Benchmark T5

This is used to benchmark the performance of T5 model on text generation tasks. We evaluate it using 3 frameworks. Tensorflow-Transformers (default), HuggingFace PyTorch, HuggingFace Tensorflow and HuggingFace JAX (pending). Executing these scripts are fairly straightfoward and expect users to install the necessary libraries before executing the benchmark script.

All the configuration are managed using Hydra.

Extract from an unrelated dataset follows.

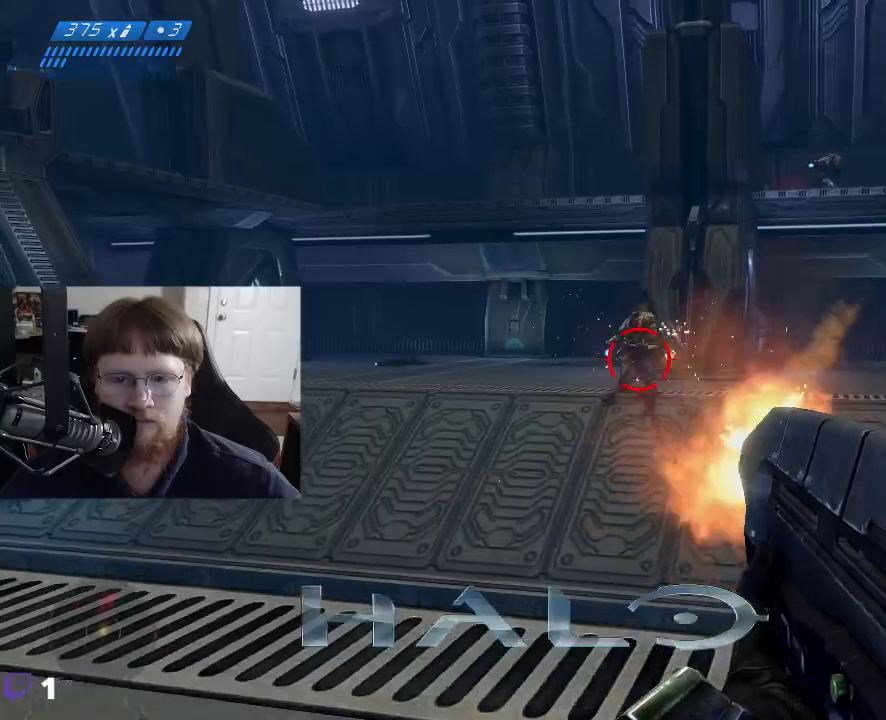
{"keys": ["a", "w"], "mouse": ["left"], "mouse_move": "right", "events": []}
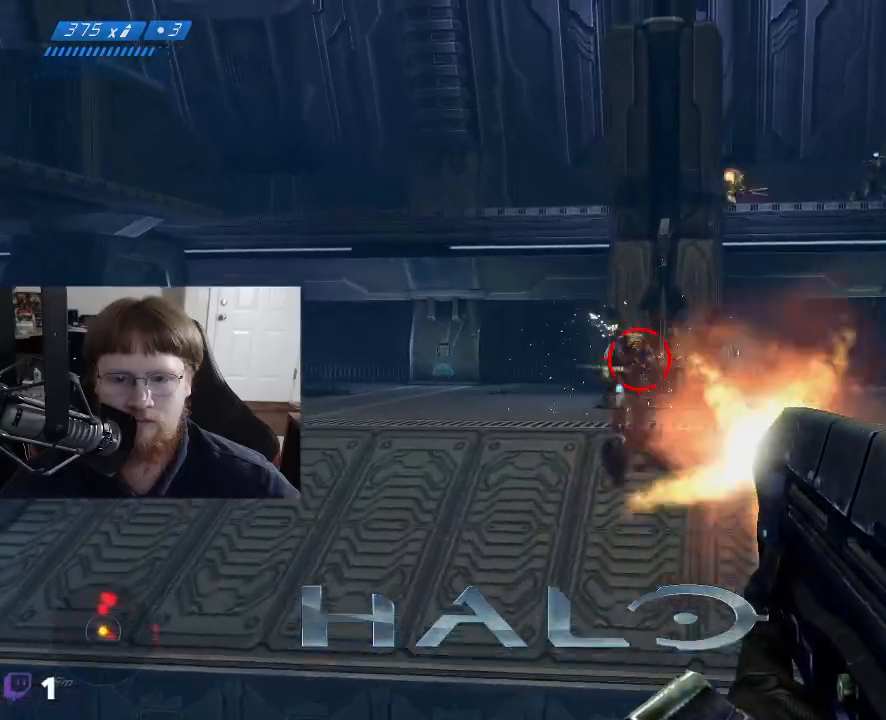
{"keys": ["a", "w"], "mouse": ["left"], "mouse_move": "right", "events": []}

-> Machine - Tesla V100-SXM2 32GB

-> Tensorflow-version - 2.4.1

-> Huggingface-Transformer-Version - 4.12.5

-> PyTorch-Version - 1.9.0

Tensorflow-Transformers. (tft)

The default benchmark mode is tft.

  1. To execute Greedy Decoding (default) : python run.py benchmark=tft

  2. To execute Beam Decoding : python run.py benchmark=tft benchmark.text_generation.mode=beam +benchmark.text_generation.num_beams=3

     * a. textdecoder_keras_model    -  Uses tf.keras.Model.
     * b. textdecoder_saved_model    -  Uses tf.saved_model, ```for``` loop to decode .
     * c. textdecoder_serializable   -  Uses tf.saved_model, ```model + text generation``` is serialized together.
    
  3. To execute Greedy Decoding using let’s say textdecoder_keras_model : python run.py benchmark=tft benchmark.model.type=textdecoder_keras_model

[Note] - You can pass any arguments to tf_transformers.text.TextDecoder.decode arguments to the hydra configuration using + .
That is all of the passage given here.